I have told you about this before – I may not be the most experienced leader of people or coordinator of volunteer efforts, but I have a tiny bit of experience, having spent several years as an administrator for an online site of idealistic, committed volunteers, albeit for a fairly narrow and specific cause, and I do know a thing or two about human nature.
I know you’re committed to your cause. I know you have strong emotional feelings about it. I know you care. I know you’re overworked. But you have got to learn, don’t needlessly abuse your volunteers!
For fuck’s sake, they care too, that’s why they got off their asses to help out in the first place. They signed up for effort, time, money, and emotional investment in the great cause, whatever it is.
What they DIDN’T sign up for was for you, the “leader” to act like your commitment is so much greater than anyone else’s. Or for you to view their dedication with suspicion and require them to “prove” themselves. Or to take care of stuff no one else will bother to do – if you and the long-term volunteers can’t be bothered, why should the new person do it, especially if you openly suspect laziness, incompetence, or ulterior motives from your new volunteers?
I make no claims to be a great leader, but I by Gid cherished the volunteer spirit in everyone who helped the organization I was working with; I listened to their ideas, offered them the chance to get more involved, trusted them to mean well, and when they messed up, I broke it to them gently and privately and tried to find the positive in the situation. The dedication to get off one’s ass and come help do the hard stuff is a fragile thing, people! It’s EASY for volunteers to not show up.
What brings this rant on today is my attempts to help out as a bottom-level peon in a completely different organization. I don’t mind carrying water and doing front-line grunt-work; it’s what I signed up for. But the local coordinator has repeatedly yelled at me while giving directions – even when the directions turned out to be elaborately wrong, like giving driving directions from faulty memory and sending me to what is inescapably the wrong building. And the “regional” coordinator regarded my willingness to help with great suspicion, choosing to believe that I secretly might be an animal abuser instead of a volunteer. And the people at the sites thought I was an intruder, and came close to arresting me, even though I was given explicit instructions to be there.
And no one wants to listen to any ideas – in particular, they keep sending people out with really vague verbal directions: “You know that place near the front but not too near, with a triangular planter?” and have turned down my suggestion to simply NUMBER the sites, so we can say “at Site 7, I saw…” instead of “OK. Remember the second place we went six months ago – the one near the shopping center that used to have the Target?
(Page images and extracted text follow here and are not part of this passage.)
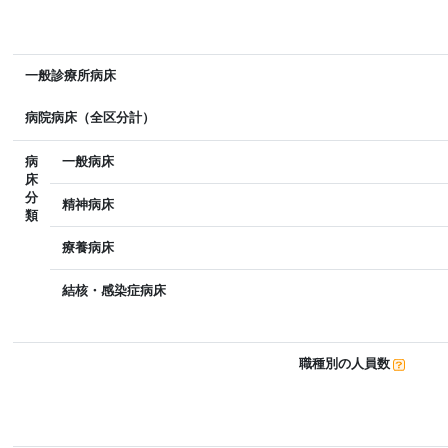
一般診療所病床
病院病床（全区分計）
病
一般病床
床
分
精神病床
類
療養病床
結核・感染症病床
職種別の人員数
Well, turn left there – or maybe it’s the second left – and look for the pink building that looks industrial…” Honestly, the sites are fixed positions and you could just put a sticker there and make a mark on Google maps and you’re set.
What sparked this rant was an especially obnoxious request today. The person who yells at me called and asked me to visit a site (vaguely described, of course, with a lot of “all right, do you know the road behind the hospital?” kind of phrases) because that person, the yeller, had forgotten to visit it for three days running. She had, in turn, been asked to do it by the coordinator who thinks I might be a sociopath in disguise, seeking to infiltrate the organization, because HE has better things to do with his time.
Then it was stressed to me that this is urgent because suffering might theoretically be involved. I mean, there’s no evidence of suffering; no reports of suffering; but the “what if they’re suffering” card got played when I seemed reluctant to drop what I was doing and go do it – while the yelling coordinator goes off to do a fun public event and the suspicious organizer can’t be bothered to drive out this far.
So be nice to your volunteers, folks, especially if you want them to do the dirty work you don’t feel like doing.
DAMMIT. I want to help, I don’t want to be a quitter, but really. Playing the “hypothetical suffering” card to prod me is a low blow.